PennHIPP is a not-for-profit program wholly owned and operated by the University of Pennsylvania. Their mission is to develop and apply evidence-based technology to direct appropriate breeding strategies aimed at reducing in frequency and severity the osteoarthritis of canine hip dysplasia.
PennHIP incorporates a new method for evaluating the integrity of the canine hip. It is accurate in puppies as young as 16 weeks of age. It has great potential to lower the frequency of CHD when used as a selection criterion.
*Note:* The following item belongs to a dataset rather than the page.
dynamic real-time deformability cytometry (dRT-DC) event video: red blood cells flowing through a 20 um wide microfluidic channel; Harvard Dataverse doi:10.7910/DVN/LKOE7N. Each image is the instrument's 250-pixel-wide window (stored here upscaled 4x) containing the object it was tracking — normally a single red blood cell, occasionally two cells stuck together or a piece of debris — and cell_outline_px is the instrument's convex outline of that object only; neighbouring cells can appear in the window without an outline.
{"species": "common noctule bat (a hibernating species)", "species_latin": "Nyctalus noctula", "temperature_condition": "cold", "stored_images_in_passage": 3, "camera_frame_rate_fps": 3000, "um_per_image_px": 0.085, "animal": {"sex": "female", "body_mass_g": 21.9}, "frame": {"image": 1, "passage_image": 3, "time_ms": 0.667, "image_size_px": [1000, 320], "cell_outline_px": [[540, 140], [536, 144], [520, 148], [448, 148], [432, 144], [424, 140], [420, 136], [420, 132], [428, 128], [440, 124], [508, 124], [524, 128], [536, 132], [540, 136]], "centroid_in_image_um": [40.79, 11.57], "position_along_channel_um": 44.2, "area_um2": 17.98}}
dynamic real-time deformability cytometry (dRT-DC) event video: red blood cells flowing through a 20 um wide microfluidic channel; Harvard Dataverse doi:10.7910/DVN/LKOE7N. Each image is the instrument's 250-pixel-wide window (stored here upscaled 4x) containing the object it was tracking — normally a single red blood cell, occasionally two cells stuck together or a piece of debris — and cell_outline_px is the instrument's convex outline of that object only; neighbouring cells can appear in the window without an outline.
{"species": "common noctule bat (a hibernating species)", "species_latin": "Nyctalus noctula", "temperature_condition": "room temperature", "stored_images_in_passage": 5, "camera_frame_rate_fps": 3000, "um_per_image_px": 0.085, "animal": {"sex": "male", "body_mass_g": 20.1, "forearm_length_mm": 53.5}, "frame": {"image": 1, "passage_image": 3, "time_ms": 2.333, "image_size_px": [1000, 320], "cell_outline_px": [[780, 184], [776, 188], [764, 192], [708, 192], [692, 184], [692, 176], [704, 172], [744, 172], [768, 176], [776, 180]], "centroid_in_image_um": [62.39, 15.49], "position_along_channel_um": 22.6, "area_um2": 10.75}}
Dog Hip Dysplasia Treatment
Once your dog has been diagnosed with hip dysplasia the changes are irreversible. They key to successful treatment is to help your dog manage pain and reduce the stress factors. Depending on the classification and age of your dog, treatments for dog hip dysplasia can range from simple weight reduction and exercise to full hip replacement surgery.
If your dog suffers from mild hip dysplasia then weight reduction and exercise management may be enough to reduce pain and allow your dog to live a normal life. Some canines might also benefit from a dog hip brace to help alleviate the pain associated with the miss formed joint. For milder cases of hip dysplasia, medications range from $20 to $30 per month.
Dogs that are classified as moderate dysplastic will also benefit from weight reduction and exercise management, however they may need physical therapy or alternative therapies to manage the pain and other symptoms. There are also anti-inflammatory medications that can help manage pain. Some medications are oral and others are injected into the hip region on a regular basis by a licensed veterinary professional. Physical therapy can range from $100 to over $1,000 depending on the number of sessions needed and the type of treatment required.
In cases of severe hip dysplasia your dog may need surgical treatment. Sometime corrective surgery is enough to reduce the pain and discomfort. In these situations a surgeon will shave the cartilage and bone matter to provide a more functional ball and socket formation in the hip. In other cases a full hip replacement surgery may be needed. Depending on your dog’s size and where you live, the average cost for hip replacement surgery is between $4,000 to $6,000 per hip.
Cost to Treat: $4,000 to $6,000 per hip
Dog Hip Dysplasia Incidence Rates by Breed
The Orthopedic Foundation for Animals was founded to promote the health and welfare of companion animals through a reduction in the incidence of genetic disease. Here is a list of the top 10 most affected dog breeds.
- English Bulldog
- Olde English Bulldogge
- Dogue de Bordeaux
- Neapolitan Mastiff
- Brussels Griffon
- St. Bernard
- Clumber Spaniel
- Black Russian Terrier
Source: OFA Database
The OFA is guided by the following four specific objectives; to collate and disseminate information concerning orthopedic and genetic diseases of animals, to advise, encourage and establish control programs to lower the incidence of orthopedic and genetic diseases, to encourage and finance research in orthopedic and genetic disease in animals, to receive funds and make grants to carry out these objectives.